Crazy Weather

After our one to several feet of snow in February, we are now spending what is usually a rainy April and May basking in the sunshine of 60-80 degree days.  Should we move the cacti and succulents out?  Will we still get some of those 45 degree rainy days?  It’s hard to tell at this point.  Predictions are for another hot summer and a dry one.  Our rain barrels are all full but the water won’t last long as we are already watering plants on the deck from our rainwater stash.

Many of our members are enjoying large dinner plate sized blooms on their epiphyllums.  At our April meeting, one of our most ardent brag plant presenters brought in an array of orchids and bulbs in bloom.  Another member brought in a breathtaking red epiphyllum with blooms at least 8 inches across.  In both cases, the plants are grown in greenhouses.  Our plants, grown in our home, tend to bloom later in June or July once they get outdoors.

Photo by Karen Summers
Ferocactus wislizeni seedlings
Photo by Karen Summers

At the other end of the spectrum, seeds sown on March 20, 2019 have grown and are eagerly crowding out their neighbors.  One of the things I’ve found that promotes the growth of seedlings is to crowd them.

I plant thickly on purpose and let them jostle each other for a year or two.  I’ve found that the survival rate seems increased as a result of this.  I’m not claiming a high survival rate, just an increased one.

On April 10, we were called into action to drive 3 hours to an area east of Wenatchee to retrieve many plants from the home of one of our members who was selling her property.  It was a dry day, breezy and with a spring feel to it.  We stood out in the middle of this beautiful piece of land- rocky and grassy with a wide open skies feel to it.

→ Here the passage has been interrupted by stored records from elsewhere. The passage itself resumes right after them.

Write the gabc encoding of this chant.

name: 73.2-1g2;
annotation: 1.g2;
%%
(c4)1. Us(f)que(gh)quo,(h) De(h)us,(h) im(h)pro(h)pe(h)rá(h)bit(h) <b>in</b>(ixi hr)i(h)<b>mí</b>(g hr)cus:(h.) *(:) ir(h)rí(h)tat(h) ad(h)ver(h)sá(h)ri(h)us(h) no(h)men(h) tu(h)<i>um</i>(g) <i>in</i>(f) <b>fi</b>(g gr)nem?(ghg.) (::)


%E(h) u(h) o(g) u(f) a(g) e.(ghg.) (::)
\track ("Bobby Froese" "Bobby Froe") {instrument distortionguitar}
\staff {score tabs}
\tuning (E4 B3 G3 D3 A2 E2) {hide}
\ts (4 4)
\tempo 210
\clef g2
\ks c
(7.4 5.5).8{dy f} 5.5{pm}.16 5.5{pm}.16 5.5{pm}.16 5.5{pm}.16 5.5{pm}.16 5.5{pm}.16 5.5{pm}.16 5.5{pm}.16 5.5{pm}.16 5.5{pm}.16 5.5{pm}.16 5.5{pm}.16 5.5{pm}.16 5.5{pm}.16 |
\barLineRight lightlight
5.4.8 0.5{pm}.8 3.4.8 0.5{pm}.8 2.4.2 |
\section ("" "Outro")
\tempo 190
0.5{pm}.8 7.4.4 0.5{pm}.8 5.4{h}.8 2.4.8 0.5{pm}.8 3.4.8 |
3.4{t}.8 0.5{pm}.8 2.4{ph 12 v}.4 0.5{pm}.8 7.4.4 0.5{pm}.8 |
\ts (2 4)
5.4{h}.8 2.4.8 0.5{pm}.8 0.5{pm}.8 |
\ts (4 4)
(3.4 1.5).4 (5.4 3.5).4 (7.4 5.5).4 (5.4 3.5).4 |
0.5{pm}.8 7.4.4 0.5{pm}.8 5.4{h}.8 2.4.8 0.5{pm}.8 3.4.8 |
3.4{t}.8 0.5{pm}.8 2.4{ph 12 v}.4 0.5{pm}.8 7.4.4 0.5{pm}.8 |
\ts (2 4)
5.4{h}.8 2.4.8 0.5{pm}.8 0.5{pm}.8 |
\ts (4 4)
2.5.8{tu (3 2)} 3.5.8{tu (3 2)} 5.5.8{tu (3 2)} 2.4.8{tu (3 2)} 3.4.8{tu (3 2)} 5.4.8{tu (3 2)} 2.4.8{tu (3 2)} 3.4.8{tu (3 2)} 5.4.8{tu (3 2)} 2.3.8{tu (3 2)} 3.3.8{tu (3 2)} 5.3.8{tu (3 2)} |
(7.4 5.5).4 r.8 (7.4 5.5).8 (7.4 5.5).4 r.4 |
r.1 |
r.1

We pruned many varieties of  Opuntia paddles, dug Lewisia from their rocky home, and tackled some of the Cholla and Yucca.  It seemed that most of what was growing competed for the longest, nastiest spines.  After bringing them home, many of the Opuntia paddles were taken to our April meeting where they were snapped up by members using salad tongs.  Some were planted for our fall sale.  Lewisia cotyledon were potted  up and regardless of the upset of the move have been bursting into bloom.

Spring is a wonderful time of year – so much to do outdoors and with the plants.  Each day brings new growth, new blooms, and a stronger connection to the natural cycle of plants.